Подобно другим собратьям-литераторам, он вырос в семье, которая жила не по средствам и положение которой было неустойчивым. Впрочем, именно в молодые годы он понял, по какому тонкому льду ступали почтенные викторианцы. Наверное, это мешало ему хоть на минуту отделаться от страшной мысли, что подо льдом находится подводное царство, где заточены непонятные, мерзкие, лишенные надежды существа — преступники. И он не знал жалости к ним, как белые бедняки не знают жалости к неграм. Если его любимый отец был посажен в тюрьму всего лишь за неуплаченный долг, то, уж конечно, надо сурово наказывать «настоящих преступников», в чьих душах навсегда укоренилось злодейство.
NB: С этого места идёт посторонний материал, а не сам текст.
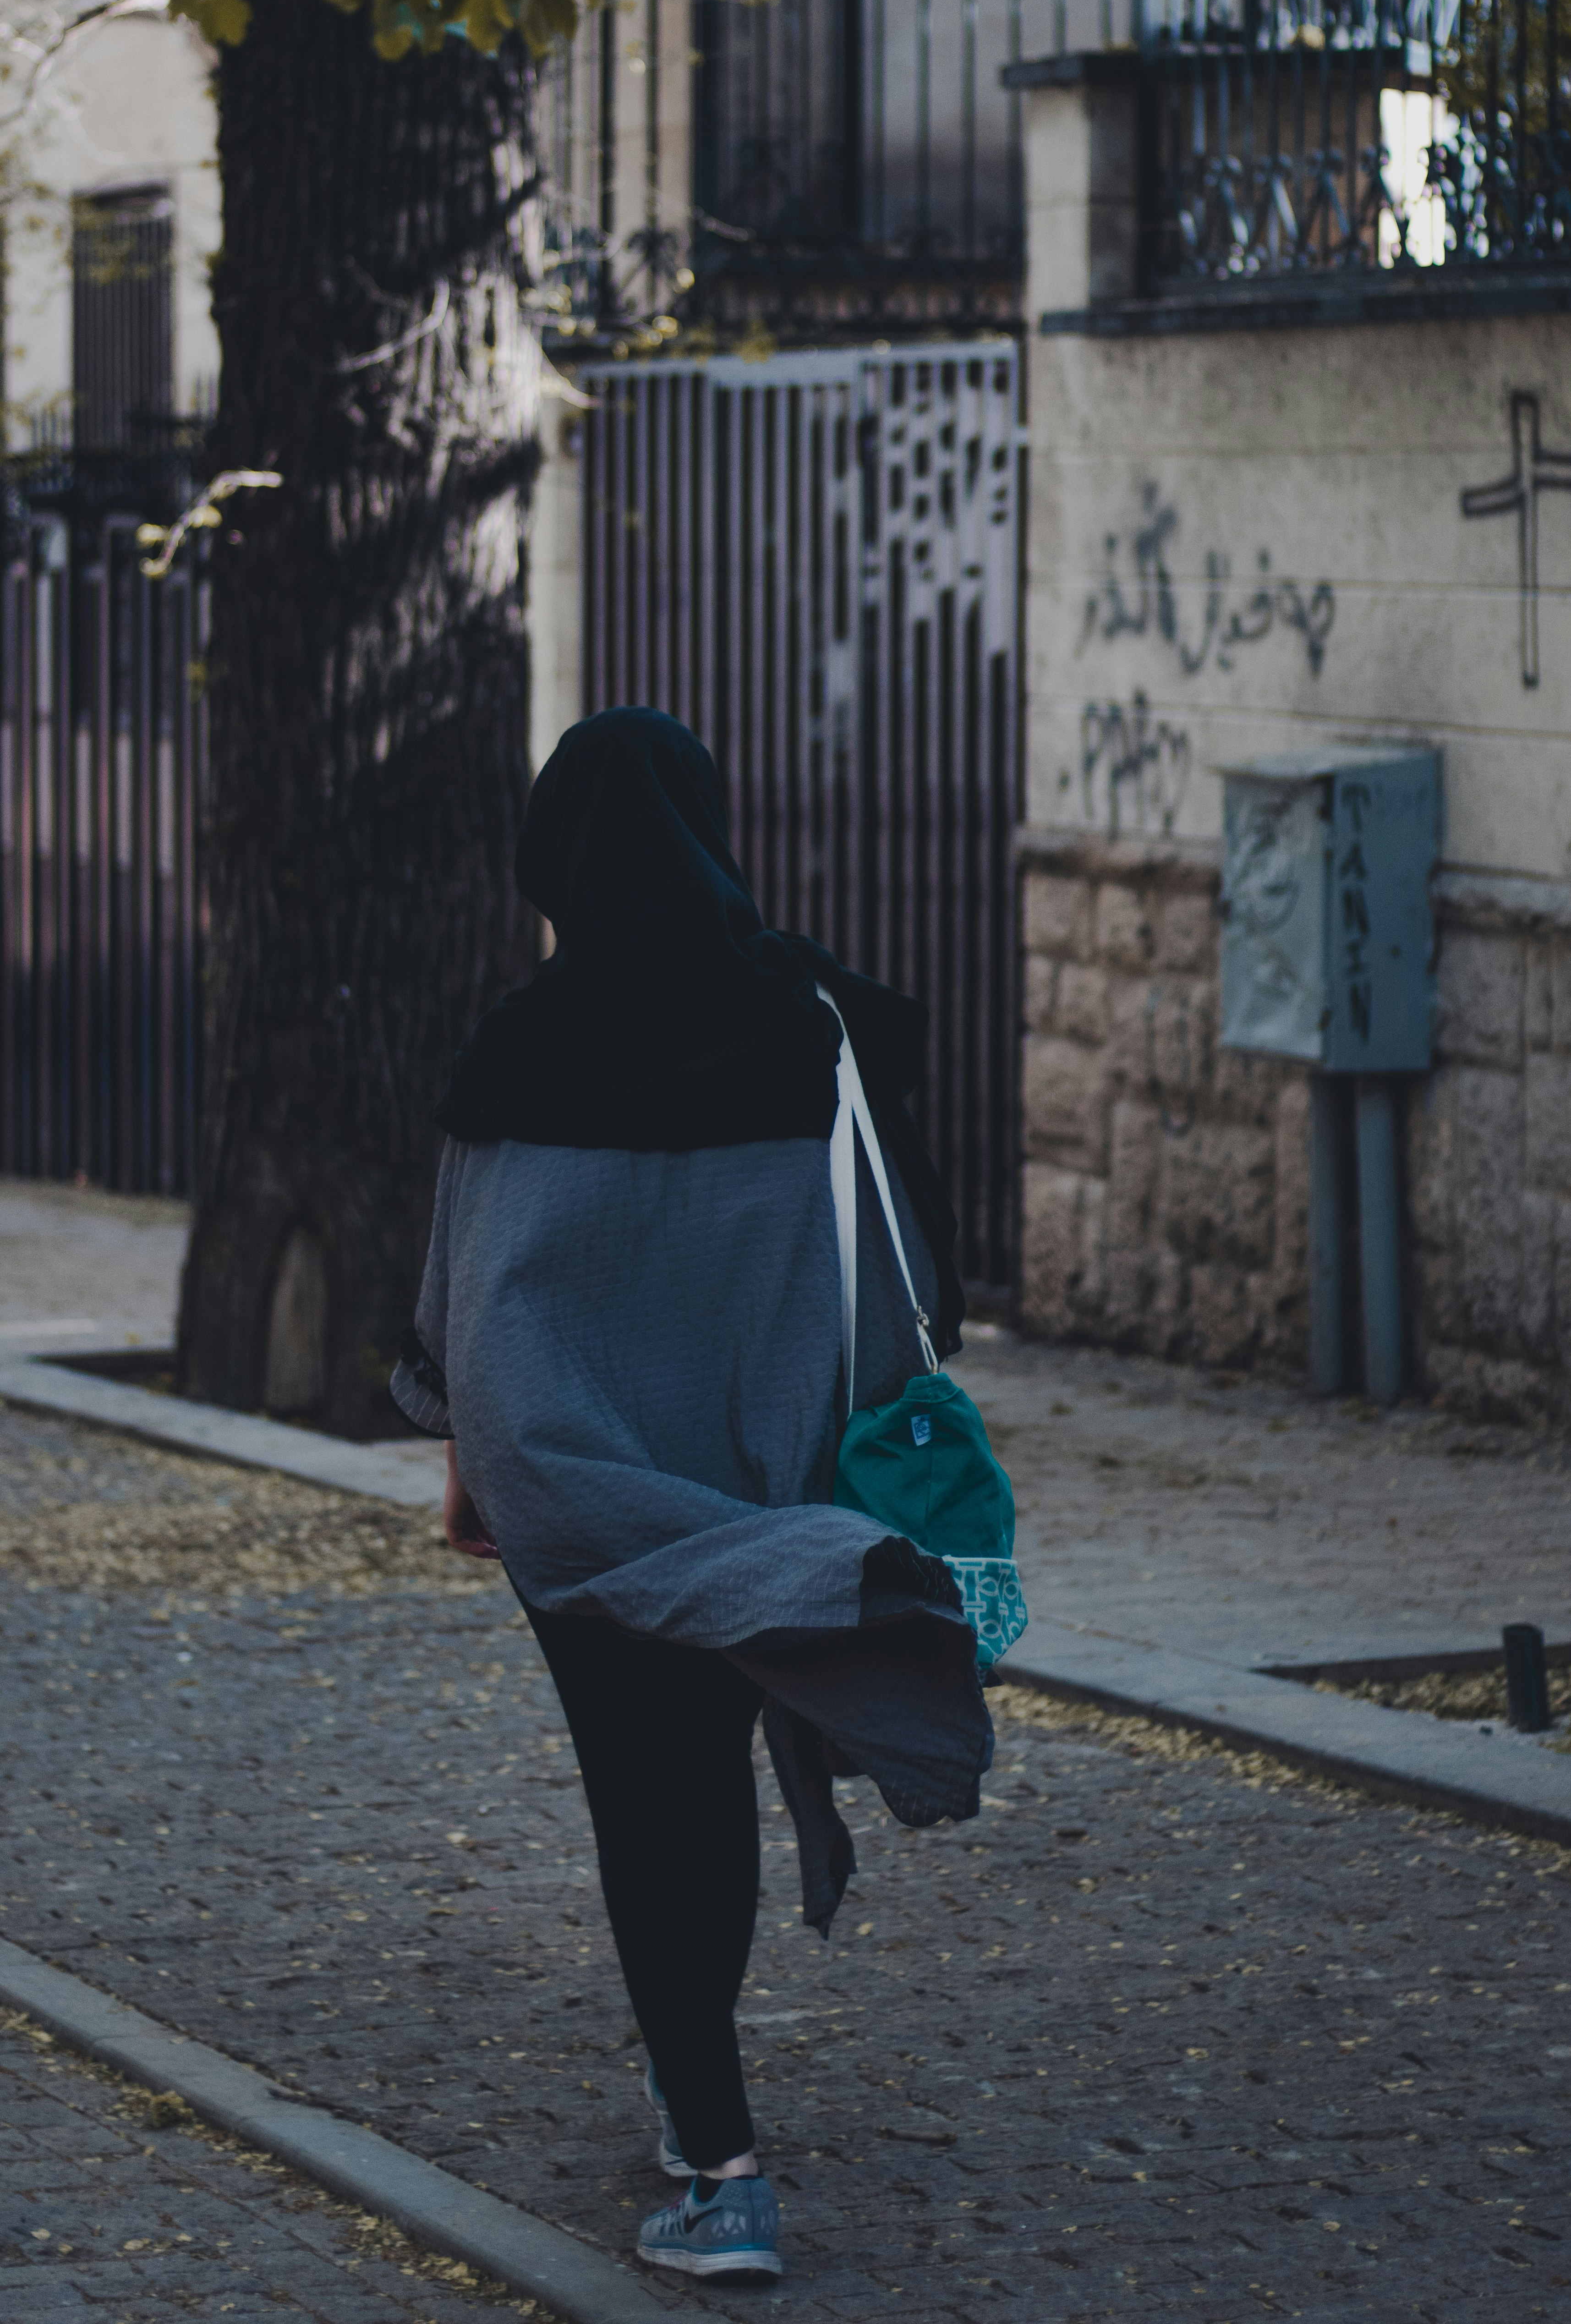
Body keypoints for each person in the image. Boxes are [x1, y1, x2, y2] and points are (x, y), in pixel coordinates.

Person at [390, 706, 991, 2282]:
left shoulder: (523, 1045)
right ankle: (694, 2096)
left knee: (638, 1791)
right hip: (752, 1501)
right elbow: (909, 1256)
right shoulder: (806, 1022)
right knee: (703, 1778)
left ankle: (724, 2157)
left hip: (572, 1501)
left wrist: (472, 1477)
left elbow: (469, 1301)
Но подобно Достоевскому, он все время ощущал присутствие этих людей, не мог не думать о них.
Это дало его мыслям и другой, более привлекательный поворот. Он был исполнен ожесточения против уголовного мира, но зато с большой симпатией говорил о развлечениях бедняков — развлечениях, в которых сам с удовольствием принимал участие, когда был молодым клерком. В «Картинках с натуры» из «Очерков Боза» мы найдем множество таких описаний. Вот одно из них:
«Здесь, в этом искусственном раю, нет распорядителя бала — здесь развлекаются просто, грубо, без затей. Пыль слепит глаза, жара — не продохнешь, шум и гам, и все веселятся напропалую. Дамы в невинном своем оживлении дошли до того, что отплясывают, нацепив на голову шляпы своих кавалеров, кавалеры же вырядились в дамские шляпки, а кое-кто не поскупился даже приобрести накладной нос и шляпу с низкой тульей и без полей, похожую на круглую жестянку. Мужчины бьют в детские барабанчики, и дамы подыгрывают им на дудочках».
Диккенс наслаждается весельем простого люда совсем как Оруэлл. Он, конечно, смотрит на них еще больше свысока, что видно из описания «загородных садов с подачей крепкого чая и других напитков» (в одном из таких загородных садов к миссис Бардл явилась Немезида с ордером на арест за неуплату долга). «Здешние туалеты, — пишет Диккенс в очерке „Лондонские развлечения“, — часто вызывают улыбку, но в общем вид у этих людей опрятный, довольный, настроены они благодушно и охотно общаются между собой»; следует помнить, однако, что Оруэлл со своим итонским образованием чувствовал под собой более твердую почву, чем молодой Диккенс, и мог позволить себе не слишком настаивать на своем превосходстве.